_Фрагмент текста_.
———
За разной суетой я едва было не упустил посмотреть посмертную выставку картин безвременно скончавшегося Валентина Александровича Серова — величайшего художника нынешнего царствования. Все — портреты, все — современная история… ‘Наша жизнь’, волнующаяся, переменная, которая под кистью художника закрепилась и теперь передана для суждения в вечность. Портрет в живописи?.. Он занимает малое поле среди ее необозримых тем, среди неисчерпаемой темы — ‘изобразить весь мир’, но едва ли это место не есть самое центральное. Ведь есть тайна в каждом лице сколько-нибудь значительного человека, ведь это именно лицо, бесспорно, никогда не повторится еще в мире: и живописец, постигая и изображая его, постигает и изображает некоторую ‘новую натуру’ в Божием творении и к передаче ее приспособляется весь сам. Я думаю, самые приготовления живописца ‘передать это вот лицо’ полны мук творчества для самого живописца. Он ‘как бы сотворяет сам себя вновь‘, готовясь к каждому новому портрету, усиливаясь забыть все, что ранее видел, усиливаясь освободиться от впечатлений и от самой памяти всех других лиц, им ранее виденных. Параллельно тому, как он ‘заготовляет полотно и основу’ для портрета, девственно-чистую, он тяжелыми усилиями должен ‘очистить и приготовить’ душу свою для свежего, для оригинального, для точного восприятия ‘этого урода, которого буду рисовать’, ‘этой красоты, которую буду рисовать’, ‘это среднее, что буду рисовать’…
Нарисуйте-ка вы ‘средненькое’, о чем хорошо знаете и понимаете, что это ‘никогда не повторится’.
И вот в этом ‘среднем’ и ‘обыкновенном’ портретист улавливает и должен уловить вечное, неповторяющееся… Известно, что сделал со ‘средними людьми’ Гоголь: он повалил к подножию своих ‘средних людей’ всех героев, всех ангелов истории человеческой. И ‘Агамемнон’ поистине смертен перед его бессмертным Павлом Ивановичем…
Нет великого Патрокла, Жив презрительный Терсит…
Ах, жив он, слишком жив, этот Терсит. Мы все умрем, а Терсит останется. Терсит есть тот, кто закопает человечество в землю и похохочет над его могилой.
———
Записи, извлечённые из собрания
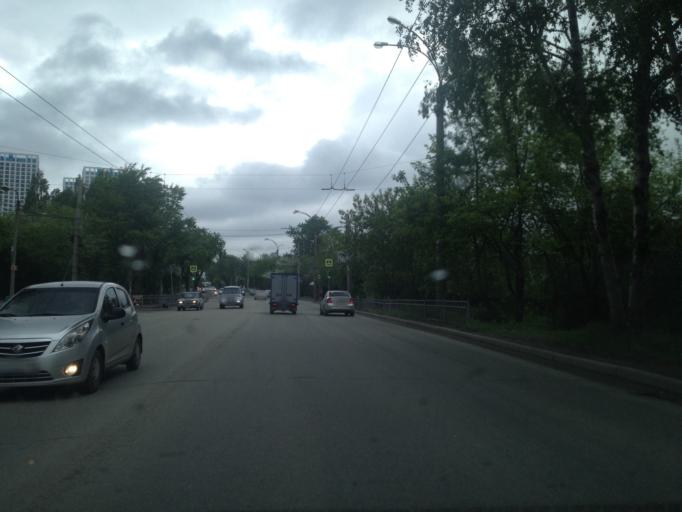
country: RU
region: Sverdlovsk
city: Yekaterinburg
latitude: 56.7730
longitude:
———
_Задания_.
a: Ответьте на вопросы по фрагменту о выставке Серова:
(i) Кем автор называет Серова?
(ii) Какого персонажа Гоголя автор называет бессмертным?
(iii) Что, по словам автора, Терсит сделает с человечеством?
b: Продолжите фрагмент о посмертной выставке Серова, начав сразу после его последнего предложения.
Для выполнения заданий этот материал не понадобится.

_Ответы_.
a:
(i) Величайшим художником нынешнего царствования.
(ii) Павла Ивановича.
(iii) Закопает его в землю и похохочет над его могилой.

b:
* * *
Итак, я думаю, что ‘портретная живопись’ есть труднейшая и тайнейшая. В особенности я начал это думать, посмотрев, как один — правда, элементарный и первобытный — художник рисовал, пытался рисовать портрет одной ‘давно знакомой ему и уважаемой им дамы’. Она была худенькая. Уже давно он рисовал, и очень удачно, ландшафты, рощи, луга, ‘старый дуб’ и ‘милую сосенку’, рисовал ве-ли-ко-ле-пно собак, кошек и целые стада гусей. Что же вышло с дамой? Она была худенькая, — и он рисовал ‘селедку’, а не ‘ее’. ‘Худенькое’ выходит, тощее — есть. Но ‘ее’ — нет! Нет и нет!! Решительно ничего — кроме худощавого. Никакого личного сходства…
А так давно ‘знал’…
И все-таки владел ‘карандашом’, ‘красками’.
Тут-то я и понял, что только с человека начинается в живописи истинно трудное…
* * *
И вдруг этот демон Серов, заготовив громадное синее полотно, темно-синее, такое некрасивое и грубое… не зарисовал его портретом, т.е. оставил синими только одни поля фона, а взял (для зрителя так кажется) мел и этим хрупким, неверным, осыпающимся материалом повел в одну линию, одну элементарнейшую линию, откинутую назад ножку балерины Павловой, коротенькие юбочки, поднятые грациозно кверху обнаженные руки, — и ‘вполне сделал’ только головку…
Голова, воздух, синева и ничего…
‘Ничего не сделано’: а идея танца выражена так совершенно, как нельзя более придумать.
Дана иллюзия, световой обман… ‘Ведь ничего нет’. В балерине ‘вообще ничего нет’. Пуф. Мелькает, несется, не ‘бытие’, а ‘мечта’. ‘Что она говорит?’ — Всякий машет руками и кричит: ‘Не надо! Говорящая балерина — чепуха’. Ум? — ‘Не надо! не надо!’ — Сердце? — ‘Всем и никому. Нет’. — ‘Господи, что же это такое?’ Серов и ответил:
— Ничего. Прозрачность. Грубое синее полотно. И вы его видите грубое перед собою, в пять рублей ценою…
Балерины нет.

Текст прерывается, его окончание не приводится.